**WORK TASK:** Nothing is needed except the lines below that run from the one with "Horizontal FOV: 57.4°." through the one with "1) clear plastic", repeated exactly.

**MATERIAL PROVIDED:**
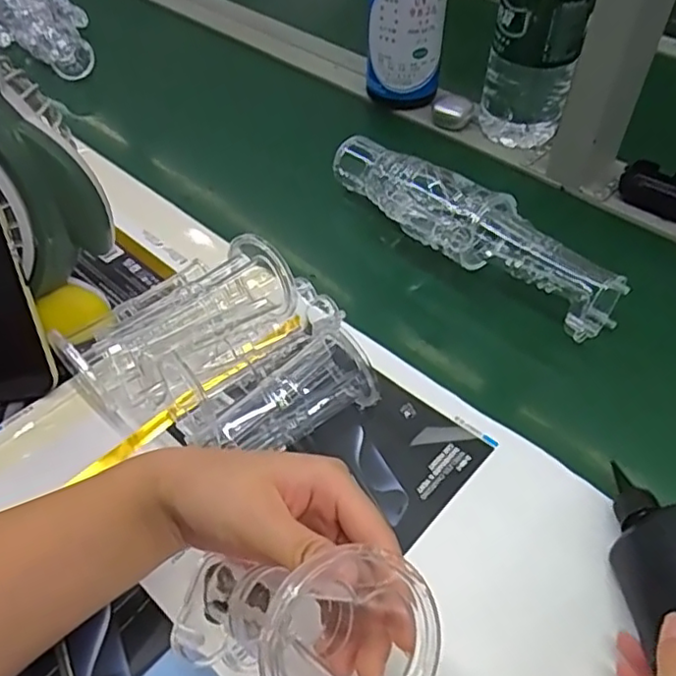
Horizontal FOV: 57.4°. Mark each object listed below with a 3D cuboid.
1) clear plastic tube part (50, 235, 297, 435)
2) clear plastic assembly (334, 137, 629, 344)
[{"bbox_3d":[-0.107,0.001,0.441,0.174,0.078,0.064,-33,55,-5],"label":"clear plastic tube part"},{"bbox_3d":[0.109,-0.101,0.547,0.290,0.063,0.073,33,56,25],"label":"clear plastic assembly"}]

--

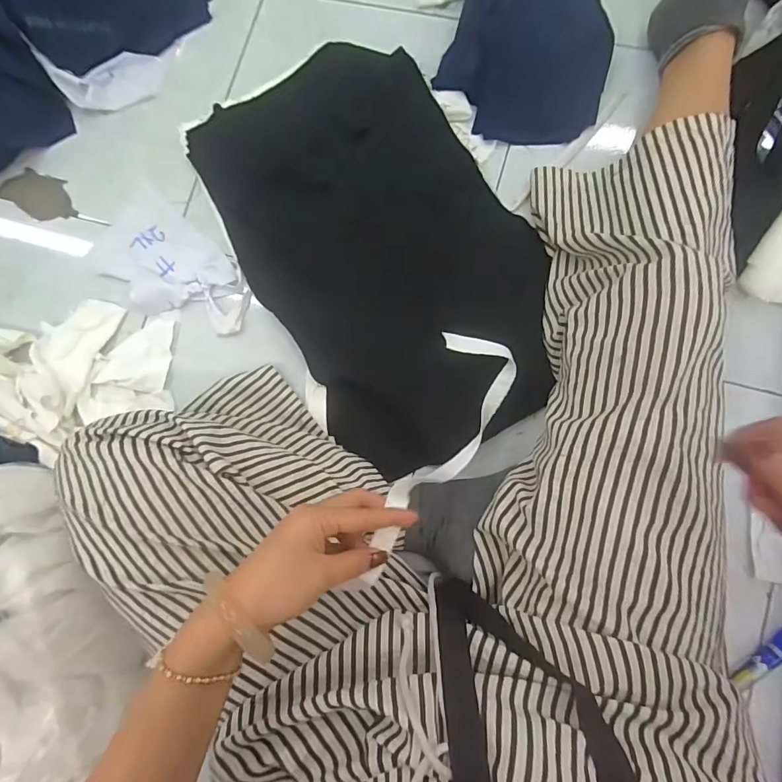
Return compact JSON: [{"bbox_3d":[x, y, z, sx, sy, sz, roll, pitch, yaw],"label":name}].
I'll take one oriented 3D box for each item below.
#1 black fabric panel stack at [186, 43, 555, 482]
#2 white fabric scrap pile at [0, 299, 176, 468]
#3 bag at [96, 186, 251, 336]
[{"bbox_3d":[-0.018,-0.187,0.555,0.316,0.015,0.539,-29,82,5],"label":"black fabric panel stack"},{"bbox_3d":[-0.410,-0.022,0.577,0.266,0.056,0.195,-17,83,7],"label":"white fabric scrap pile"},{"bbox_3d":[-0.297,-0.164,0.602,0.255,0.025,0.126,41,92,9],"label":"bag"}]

* * *

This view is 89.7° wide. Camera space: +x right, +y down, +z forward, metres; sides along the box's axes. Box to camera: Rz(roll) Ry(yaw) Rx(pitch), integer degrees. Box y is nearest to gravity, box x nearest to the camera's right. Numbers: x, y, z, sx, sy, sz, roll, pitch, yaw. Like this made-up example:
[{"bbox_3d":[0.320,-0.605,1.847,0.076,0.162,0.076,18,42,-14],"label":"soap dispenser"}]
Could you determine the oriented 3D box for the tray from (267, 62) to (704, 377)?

**REPLY:**
Horizontal FOV: 57.4°. Mark each object listed below with a 3D cuboid.
1) clear plastic tube part (50, 235, 297, 435)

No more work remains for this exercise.